Task to carry out:
Lay out every line of all the material below as a JSON list of strings, with one string per line and blank lines omitted.
(Input data begins)
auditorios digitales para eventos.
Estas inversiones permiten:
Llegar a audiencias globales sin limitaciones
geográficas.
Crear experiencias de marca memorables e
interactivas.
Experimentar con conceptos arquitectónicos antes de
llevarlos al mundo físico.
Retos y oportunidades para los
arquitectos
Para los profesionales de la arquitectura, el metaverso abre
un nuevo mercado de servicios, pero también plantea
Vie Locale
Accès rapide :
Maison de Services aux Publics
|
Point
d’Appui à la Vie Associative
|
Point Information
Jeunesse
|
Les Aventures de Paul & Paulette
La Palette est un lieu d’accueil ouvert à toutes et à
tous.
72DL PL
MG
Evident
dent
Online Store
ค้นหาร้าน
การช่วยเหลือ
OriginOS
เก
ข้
(Input data ends)
Finished task:
[
  "auditorios digitales para eventos.",
  "Estas inversiones permiten:",
  "Llegar a audiencias globales sin limitaciones",
  "geográficas.",
  "Crear experiencias de marca memorables e",
  "interactivas.",
  "Experimentar con conceptos arquitectónicos antes de",
  "llevarlos al mundo físico.",
  "Retos y oportunidades para los",
  "arquitectos",
  "Para los profesionales de la arquitectura, el metaverso abre",
  "un nuevo mercado de servicios, pero también plantea",
  "Vie Locale",
  "Accès rapide :",
  "Maison de Services aux Publics",
  "|",
  "Point",
  "d’Appui à la Vie Associative",
  "|",
  "Point Information",
  "Jeunesse",
  "|",
  "Les Aventures de Paul & Paulette",
  "La Palette est un lieu d’accueil ouvert à toutes et à",
  "tous.",
  "72DL PL",
  "MG",
  "Evident",
  "dent",
  "Online Store",
  "ค้นหาร้าน",
  "การช่วยเหลือ",
  "OriginOS",
  "เก",
  "ข้"
]